Let us try it on a random example:

using Copulas, Distributions, Plots
X = SklarDist(ClaytonCopula(2,2.7),(Normal(),Pareto()))
x = rand(X,1000)
K = KendallFunction(x)
plot(u -> K(u), xlims = (0,1), title="Empirical Kendall function")

One notable detail on the Kendall function is that is does not characterize the copula in all generality. On the other hand, for an Archimedean copula with generator ϕ, we have:

\[K(t) = t - \phi'\{\phi^{-1}(t)\} \phi^{-1}(t).\]
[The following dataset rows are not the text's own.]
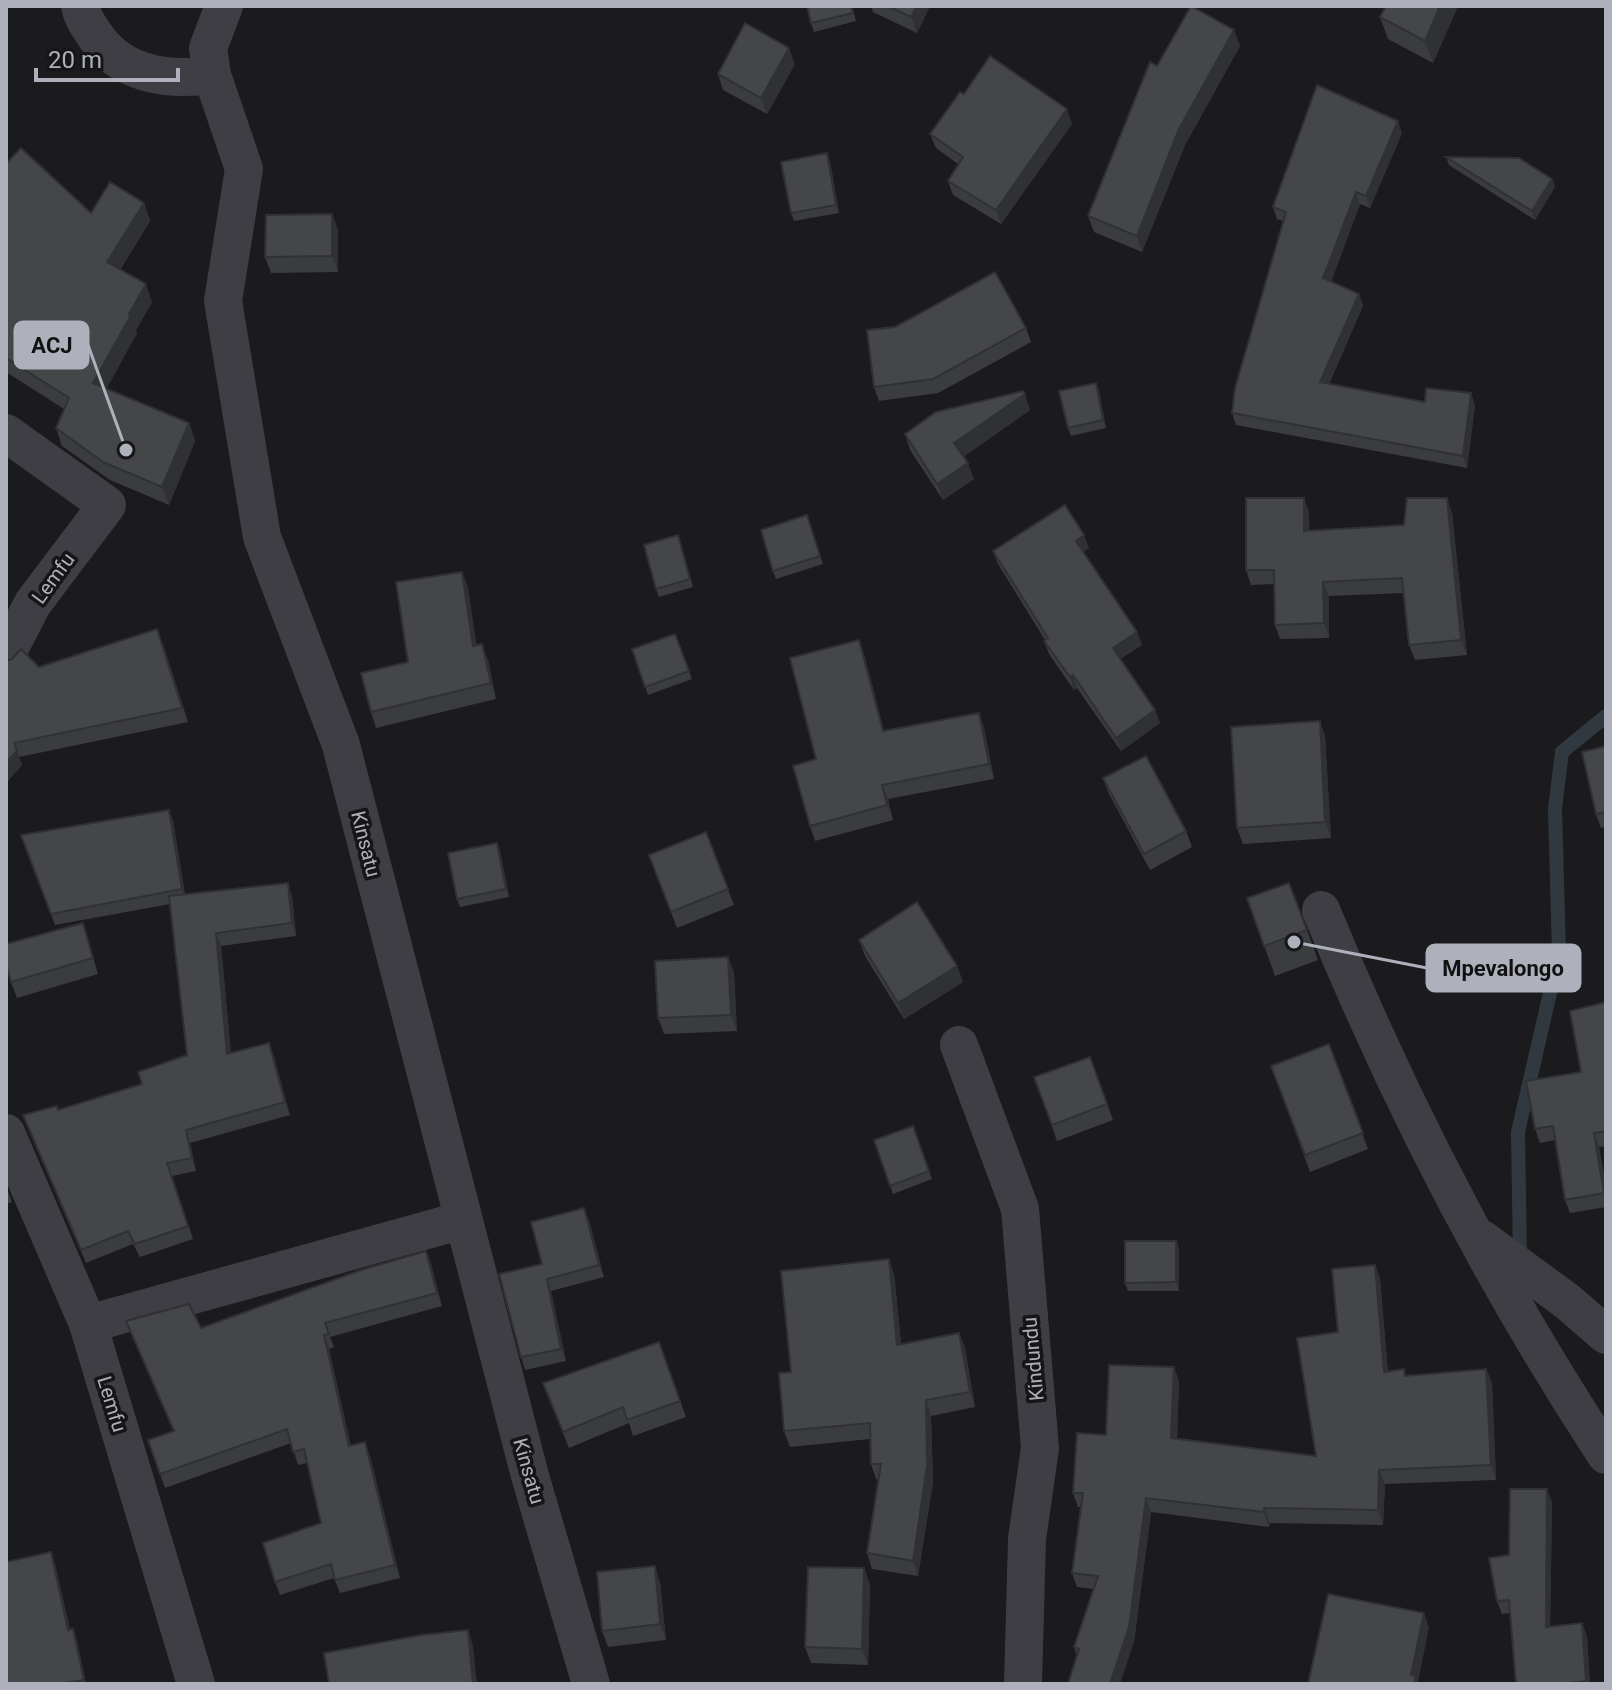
<svg xmlns="http://www.w3.org/2000/svg" width="1612" height="1690" viewBox="0 0 1612 1690" font-family="Roboto,sans-serif">
<rect width="100%" height="100%" fill="#1b1b1d"/>
<g fill="none" stroke-linecap="round" stroke-linejoin="round">
<!-- stream -->
<polyline stroke="#313940" stroke-width="14" points="1520,1261 1518,1132 1559,954 1555,809 1562,752 1606,716"/>
<!-- street -->
<g stroke="#3e3e44" stroke-width="38">
<path d="M80 6C82 17 88 25 94 34 120 75 168 81 212 75"/>
<polyline points="224,6 208,48 212,75 244,169 223,301 262,537 341,745 530,1476 591,1684"/>
<polyline points="6,433 107,505 33,603 6,655"/>
<path d="M1321 910C1399 1101 1493 1283 1606 1455"/>
<polyline points="959,1045 1020,1209 1040,1448 1027,1539 1023,1684"/>
<polyline points="6,1133 88,1324 196,1684"/>
<polyline points="1482,1239 1568,1302 1606,1335"/>
<polyline points="88,1324 463,1220"/>
</g>
</g>
<!-- wall -->
<g fill="#3b3c40">
<polygon points="852,6 856,21 814,32 811,23"/>
<polygon points="871,6 930,6 917,33 873,12"/>
<polygon points="1386,6 1458,6 1433,63 1388,39 1380,17"/>
<polygon points="1234,30 1240,46 1185,145 1142,252 1094,232 1088,216 1157,66"/>
<polygon points="795,64 767,114 723,90 718,74"/>
<polygon points="964,94 1072,124 1001,224 953,195 948,181 958,164 936,148 930,134"/>
<polygon points="1402,133 1370,208 1360,204 1331,282 1359,294 1363,306 1329,384 1425,402 1475,405 1467,468 1236,425 1232,413 1283,221 1277,219 1273,207"/>
<polygon points="1446,157 1552,179 1555,187 1535,220 1449,165"/>
<polygon points="830,161 839,213 794,221 791,213"/>
<polygon points="6,164 91,213 144,203 150,221 120,270 152,302 136,330 137,333 106,389 189,423 195,441 169,505 110,480 62,446 56,428 64,409 6,372"/>
<polygon points="332,214 338,230 338,272 271,273 265,257"/>
<polygon points="1026,328 1031,342 938,393 879,401 874,387"/>
<polygon points="1099,391 1106,428 1071,436 1068,428"/>
<polygon points="1030,410 963,457 974,479 943,500 910,450 905,434"/>
<polygon points="1304,498 1309,513 1309,531 1404,525 1452,513 1467,655 1415,660 1409,645 1404,593 1329,596 1329,638 1280,639 1275,625 1274,584 1251,585 1246,570"/>
<polygon points="807,515 823,564 776,579 773,571"/>
<polygon points="681,544 693,587 659,597 656,589"/>
<polygon points="1089,548 1083,552 1137,632 1142,645 1120,659 1155,710 1160,723 1121,751 1077,688 1074,690 1049,654 1044,641 1045,640 998,564 993,551"/>
<polygon points="462,572 468,588 476,645 488,660 496,699 376,728 371,712 408,662"/>
<polygon points="675,634 692,679 648,695 632,649"/>
<polygon points="859,640 864,654 884,731 979,713 984,728 994,779 888,799 893,820 815,841 810,826 816,759"/>
<polygon points="163,644 188,722 19,757 22,765 6,783 6,661 39,667"/>
<polygon points="1320,721 1325,737 1331,838 1243,844 1237,828"/>
<polygon points="1606,746 1606,827 1601,828 1596,814"/>
<polygon points="1103,778 1186,831 1192,847 1150,870 1109,794"/>
<polygon points="173,821 185,894 292,896 296,936 221,946 231,1053 269,1043 290,1115 190,1143 196,1171 172,1176 193,1239 140,1257 133,1244 86,1263 23,1115 58,1110 142,1084 187,1055 170,904 55,925 21,835"/>
<polygon points="706,832 734,905 677,928 649,855"/>
<polygon points="497,843 500,851 509,897 460,907 457,899"/>
<polygon points="1247,898 1307,930 1318,960 1275,976"/>
<polygon points="83,923 98,974 17,998 11,982"/>
<polygon points="859,940 957,966 963,982 904,1019 865,956"/>
<polygon points="728,957 734,973 737,1031 664,1034 658,1018"/>
<polygon points="1606,1002 1606,1146 1599,1147 1606,1187 1606,1207 1570,1213 1565,1200 1555,1140 1540,1143 1535,1129 1581,1072"/>
<polygon points="1329,1044 1368,1149 1310,1172 1271,1066"/>
<polygon points="1090,1057 1113,1120 1057,1141 1034,1077"/>
<polygon points="913,1126 932,1179 893,1194 874,1140"/>
<polygon points="6,1186 12,1202 6,1204"/>
<polygon points="589,1220 604,1277 551,1291 566,1361 525,1370 521,1357 542,1264"/>
<polygon points="1176,1241 1179,1249 1179,1291 1128,1291 1125,1283"/>
<polygon points="426,1251 431,1264 442,1306 330,1337 334,1347 329,1349 351,1446 370,1456 400,1578 340,1593 334,1578 280,1595 275,1582 321,1523 307,1463 298,1465 291,1443 165,1488 148,1440 173,1431 126,1321 201,1328"/>
<polygon points="1375,1265 1380,1279 1388,1372 1407,1376 1486,1369 1492,1383 1496,1480 1385,1484 1383,1525 1270,1523 1269,1527 1151,1512 1134,1642 1077,1656 1074,1647 1094,1589 1077,1587 1072,1573 1081,1507 1078,1507 1073,1493 1106,1435 1174,1367 1179,1382 1177,1439 1316,1456 1338,1332"/>
<polygon points="894,1274 901,1344 959,1333 965,1348 975,1407 931,1416 933,1482 918,1576 872,1569 867,1553 878,1479 876,1479 871,1464 870,1439 790,1447 784,1431 791,1372"/>
<polygon points="659,1342 686,1417 633,1436 629,1423 569,1448 543,1383"/>
<polygon points="1552,1502 1550,1626 1582,1623 1587,1637 1590,1684 1516,1684 1510,1613 1502,1614 1497,1601 1509,1555"/>
<polygon points="51,1552 55,1564 70,1630 73,1629 77,1641 86,1684 6,1684"/>
<polygon points="660,1582 666,1640 608,1647 602,1631"/>
<polygon points="870,1584 868,1665 811,1663 805,1647"/>
</g>
<!-- shaded-wall -->
<g fill="#303134">
<polygon points="917,6 930,6 917,33 911,17"/>
<polygon points="1440,6 1458,6 1433,63 1425,41"/>
<polygon points="1234,30 1240,46 1185,145 1142,252 1137,236 1179,129"/>
<polygon points="789,48 795,64 767,114 761,98"/>
<polygon points="1067,109 1072,124 1001,224 996,210"/>
<polygon points="1398,121 1402,133 1370,208 1366,196"/>
<polygon points="827,153 830,161 839,213 836,205"/>
<polygon points="1552,179 1555,187 1535,220 1532,211"/>
<polygon points="1356,192 1360,204 1328,290 1323,278"/>
<polygon points="144,203 150,221 113,280 107,262"/>
<polygon points="332,214 338,230 338,272 332,256"/>
<polygon points="146,284 152,302 136,330 137,333 100,401 93,383"/>
<polygon points="1359,294 1363,306 1324,394 1320,382"/>
<polygon points="1096,383 1099,391 1106,428 1103,420"/>
<polygon points="1471,393 1475,405 1467,468 1463,456"/>
<polygon points="1025,394 1030,410 960,459 954,443"/>
<polygon points="189,423 195,441 169,505 162,487"/>
<polygon points="968,463 974,479 943,500 937,484"/>
<polygon points="1304,498 1309,513 1310,546 1304,531"/>
<polygon points="1447,498 1452,513 1467,655 1461,640"/>
<polygon points="1084,535 1089,548 1080,554 1076,541"/>
<polygon points="462,572 468,588 479,662 473,646"/>
<polygon points="1323,582 1329,596 1329,638 1324,623"/>
<polygon points="1137,632 1142,645 1117,661 1113,648"/>
<polygon points="859,640 864,654 888,746 883,731"/>
<polygon points="482,644 488,660 496,699 491,683"/>
<polygon points="1073,675 1077,688 1074,690 1070,677"/>
<polygon points="1155,710 1160,723 1121,751 1116,738"/>
<polygon points="979,713 984,728 994,779 989,764"/>
<polygon points="1320,721 1325,737 1331,838 1325,822"/>
<polygon points="17,751 22,765 6,783 6,762"/>
<polygon points="882,785 888,799 893,820 887,805"/>
<polygon points="169,810 173,821 186,901 182,889"/>
<polygon points="497,843 500,851 509,897 506,889"/>
<polygon points="288,883 292,896 296,936 292,923"/>
<polygon points="216,933 221,946 232,1067 227,1054"/>
<polygon points="728,957 734,973 737,1031 731,1015"/>
<polygon points="957,966 963,982 904,1019 898,1003"/>
<polygon points="269,1043 274,1056 290,1115 285,1102"/>
<polygon points="186,1130 190,1143 196,1171 192,1158"/>
<polygon points="1594,1133 1599,1147 1606,1187 1606,1197"/>
<polygon points="584,1208 589,1220 604,1277 599,1265"/>
<polygon points="1176,1241 1179,1249 1179,1291 1176,1282"/>
<polygon points="426,1251 431,1264 442,1306 437,1293"/>
<polygon points="889,1259 894,1274 903,1360 897,1345"/>
<polygon points="1375,1265 1380,1279 1389,1387 1384,1372"/>
<polygon points="547,1279 551,1291 566,1361 561,1349"/>
<polygon points="959,1333 965,1348 975,1407 970,1392"/>
<polygon points="324,1335 329,1349 354,1460 349,1446"/>
<polygon points="1174,1367 1179,1382 1176,1452 1171,1438"/>
<polygon points="1486,1369 1492,1383 1496,1480 1491,1465"/>
<polygon points="926,1400 931,1416 933,1482 918,1576 913,1561"/>
<polygon points="365,1442 370,1456 400,1578 395,1565"/>
<polygon points="1379,1470 1385,1484 1383,1525 1378,1510"/>
<polygon points="1547,1489 1552,1502 1550,1640 1546,1627"/>
<polygon points="1146,1498 1151,1512 1134,1642 1120,1684 1110,1684"/>
<polygon points="1264,1508 1270,1523 1269,1527 1264,1512"/>
<polygon points="51,1552 55,1564 73,1642 68,1630"/>
<polygon points="655,1566 660,1582 666,1640 660,1624"/>
<polygon points="864,1568 870,1584 868,1665 862,1649"/>
<polygon points="1424,1613 1429,1628 1418,1682 1418,1684 1414,1684 1411,1675"/>
<polygon points="1582,1623 1587,1637 1590,1684 1587,1684 1586,1681"/>
<polygon points="73,1629 77,1641 86,1684 85,1684 84,1680"/>
<polygon points="468,1630 473,1646 477,1684 473,1684"/>
</g>
<!-- building -->
<g fill="#45464a" stroke="#303134" stroke-width="2">
<polygon points="807,6 851,6 853,13 811,23"/>
<polygon points="888,6 917,6 911,17"/>
<polygon points="1191,6 1234,30 1179,129 1137,236 1088,216 1150,62 1157,66"/>
<polygon points="1386,6 1440,6 1425,41 1380,17"/>
<polygon points="745,23 789,48 761,98 718,74"/>
<polygon points="990,56 1067,109 996,210 948,181 963,157 930,134 960,92 964,94"/>
<polygon points="1317,85 1398,121 1366,196 1356,192 1323,278 1359,294 1320,382 1425,402 1426,388 1471,393 1463,456 1232,413 1235,388 1286,212 1273,207"/>
<polygon points="21,148 91,213 110,182 144,203 107,262 146,284 129,314 131,315 93,383 189,423 162,487 103,462 56,428 69,398 6,358 6,164"/>
<polygon points="827,153 836,205 791,213 781,162"/>
<polygon points="1446,157 1519,158 1552,179 1532,211"/>
<polygon points="332,214 332,256 265,257 266,215"/>
<polygon points="995,272 1026,328 933,379 874,387 867,330 895,327"/>
<polygon points="1096,383 1103,420 1068,428 1059,391"/>
<polygon points="1023,391 1025,394 954,443 968,463 937,484 905,434 936,412"/>
<polygon points="1246,498 1304,498 1304,531 1404,525 1407,498 1447,498 1461,640 1409,645 1402,578 1323,582 1324,623 1275,625 1274,570 1246,570"/>
<polygon points="1065,505 1084,535 1076,541 1137,632 1113,648 1155,710 1116,738 1073,675 1070,677 1044,641 1048,638 993,551"/>
<polygon points="807,515 820,556 773,571 761,530"/>
<polygon points="678,535 690,579 656,589 644,545"/>
<polygon points="462,572 473,646 482,644 491,683 371,712 361,673 408,662 396,582"/>
<polygon points="157,629 182,708 14,743 17,751 6,762 6,661 12,659 21,649 39,667"/>
<polygon points="675,634 689,671 645,687 632,649"/>
<polygon points="859,640 883,731 979,713 989,764 882,785 887,805 810,826 793,766 816,759 790,658"/>
<polygon points="1320,721 1325,822 1237,828 1231,727"/>
<polygon points="1606,746 1606,820 1604,812 1596,814 1582,752"/>
<polygon points="1146,756 1186,831 1144,854 1103,778"/>
<polygon points="169,810 182,889 51,914 21,835"/>
<polygon points="706,832 728,889 671,912 649,855"/>
<polygon points="497,843 506,889 457,899 448,853"/>
<polygon points="288,883 292,923 216,933 227,1054 269,1043 285,1102 186,1130 192,1158 167,1163 188,1226 135,1244 128,1231 81,1250 23,1115 57,1106 58,1110 142,1084 138,1072 187,1055 169,896"/>
<polygon points="1289,883 1307,930 1264,946 1247,898"/>
<polygon points="917,902 957,966 898,1003 859,940"/>
<polygon points="83,923 93,958 11,982 6,963 6,944"/>
<polygon points="728,957 731,1015 658,1018 655,961"/>
<polygon points="1606,1002 1606,1131 1594,1133 1604,1193 1565,1200 1553,1126 1535,1129 1526,1081 1581,1072 1570,1011"/>
<polygon points="1329,1044 1363,1133 1305,1155 1271,1066"/>
<polygon points="1090,1057 1107,1104 1052,1125 1034,1077"/>
<polygon points="913,1126 929,1171 890,1186 874,1140"/>
<polygon points="584,1208 599,1265 547,1279 561,1349 521,1357 499,1274 542,1264 531,1222"/>
<polygon points="1125,1241 1176,1241 1176,1282 1125,1283"/>
<polygon points="426,1251 437,1293 325,1323 329,1334 324,1335 349,1446 365,1442 395,1565 335,1580 331,1564 275,1582 263,1543 321,1523 304,1449 293,1452 287,1429 160,1474 148,1440 174,1431 126,1321 189,1304 201,1328 361,1270"/>
<polygon points="889,1259 897,1345 959,1333 970,1392 926,1400 927,1466 913,1561 867,1553 881,1464 871,1464 870,1423 784,1431 779,1373 791,1372 781,1271"/>
<polygon points="1375,1265 1384,1372 1404,1369 1405,1376 1486,1369 1491,1465 1379,1470 1378,1510 1264,1508 1264,1512 1146,1498 1129,1627 1110,1684 1068,1684 1079,1649 1074,1647 1098,1576 1072,1573 1083,1493 1073,1493 1077,1433 1106,1435 1109,1365 1174,1367 1171,1438 1316,1456 1297,1338 1338,1332 1332,1269"/>
<polygon points="659,1342 680,1401 627,1420 623,1407 563,1432 543,1383"/>
<polygon points="1510,1489 1547,1489 1546,1627 1582,1623 1586,1681 1561,1684 1516,1684 1509,1600 1497,1601 1489,1558 1509,1555"/>
<polygon points="51,1552 68,1630 73,1629 84,1680 58,1684 6,1684 6,1562"/>
<polygon points="655,1566 660,1624 602,1631 597,1572"/>
<polygon points="808,1567 864,1568 862,1649 805,1647"/>
<polygon points="1328,1594 1424,1613 1411,1675 1416,1676 1414,1684 1308,1684"/>
<polygon points="468,1630 473,1684 329,1684 324,1653 421,1635"/>
</g>
<g text-anchor="middle" dominant-baseline="central" stroke-width="7" stroke-linejoin="round" paint-order="stroke">
<!-- street labels -->
<g font-size="20" fill="#aeb1bb" stroke="#161618">
<text transform="translate(53 578) rotate(-54)">Lemfu</text>
<text transform="translate(366 844) rotate(76)">Kinsatu</text>
<text transform="translate(1033 1359) rotate(-95)">Kindundu</text>
<text transform="translate(112 1404) rotate(73)">Lemfu</text>
<text transform="translate(529 1471) rotate(74)">Kinsatu</text>
</g>
</g>
<!-- callouts -->
<path fill="none" stroke="#aeb1bb" stroke-width="3" d="M126 450L88 345M1294 942L1427 968"/>
<g fill="#aeb1bb" stroke="#161618" stroke-width="3">
<circle cx="126" cy="450" r="8"/>
<circle cx="1294" cy="942" r="8"/>
</g>
<g fill="#aeb1bb" stroke="#aeb1bb" stroke-width="3">
<rect x="15" y="322" width="73" height="46" rx="8"/>
<rect x="1427" y="945" width="153" height="46" rx="8"/>
</g>
<g font-size="22" text-anchor="middle" font-weight="bold" fill="#111">
<text x="52" y="353">ACJ</text>
<text x="1503" y="976">Mpevalongo</text>
</g>
<!-- border -->
<rect width="1612" height="1690" fill="none" stroke="#aeb1bb" stroke-width="16"/>
<!-- scale -->
<path d="M36 68v12h142v-12" fill="none" stroke="#aeb1bb" stroke-width="4"/>
<text x="48" y="68" font-size="24" fill="#aeb1bb" stroke="#161618" stroke-width="6" paint-order="stroke">20 m</text>
</svg>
Due to this partical relationship, the Kendall function actually characterizes the generator of the archimedean copula. In fact, this relationship is generally expressed in term of a λ function defined as $\lambda(t) = t - K(t),$ which, for archimedean copulas, writes $\lambda(t) = \phi'\{\phi^{-1}(t)\} \phi^{-1}(t)$.

Common λ functions can be easily derived by hand for standard archimedean generators. For any archimedean generator in the package, however, it is even easier to let Julia do the derivation.

Let's try to compare the empirical λ function from our dataset to a few theoretical ones. For that, we setup parameters of the relevant generators to match the kendall τ of the dataset (because we can). We include for the record the independent and completely monotonous cases.

using Copulas: ϕ⁽¹⁾, ϕ⁻¹, τ⁻¹, ClaytonGenerator, GumbelGenerator
using StatsBase: corkendall
λ(G,t) = ϕ⁽¹⁾(G,ϕ⁻¹(G,t)) * ϕ⁻¹(G,t)
plot(u -> u - K(u), xlims = (0,1), label="Empirical λ function")
κ = corkendall(x')[1,2] # empirical kendall tau
θ_cl = τ⁻¹(ClaytonGenerator,κ)
θ_gb = τ⁻¹(GumbelGenerator,κ)
plot!(u -> λ(ClaytonGenerator(θ_cl),u), label="Clayton")
plot!(u -> λ(GumbelGenerator(θ_gb),u), label="Gumbel")
plot!(u -> 0, label="Comonotony")
plot!(u -> u*log(u), label="Independence")

The variance of the empirical λ function is notable on this example. In particular, we note that the estimated parameter

θ_cl

2.662951242053379

is not very far for the true $2.7$ we used to generate the dataset. A few more things could be tried before closing up the analysis on a real dataset:

Empirical validation of the archimedean property of the data, and then
Non-parametric estimation of the generator from the empirical Kendall function, or through other means.
Non-archimedean parametric models.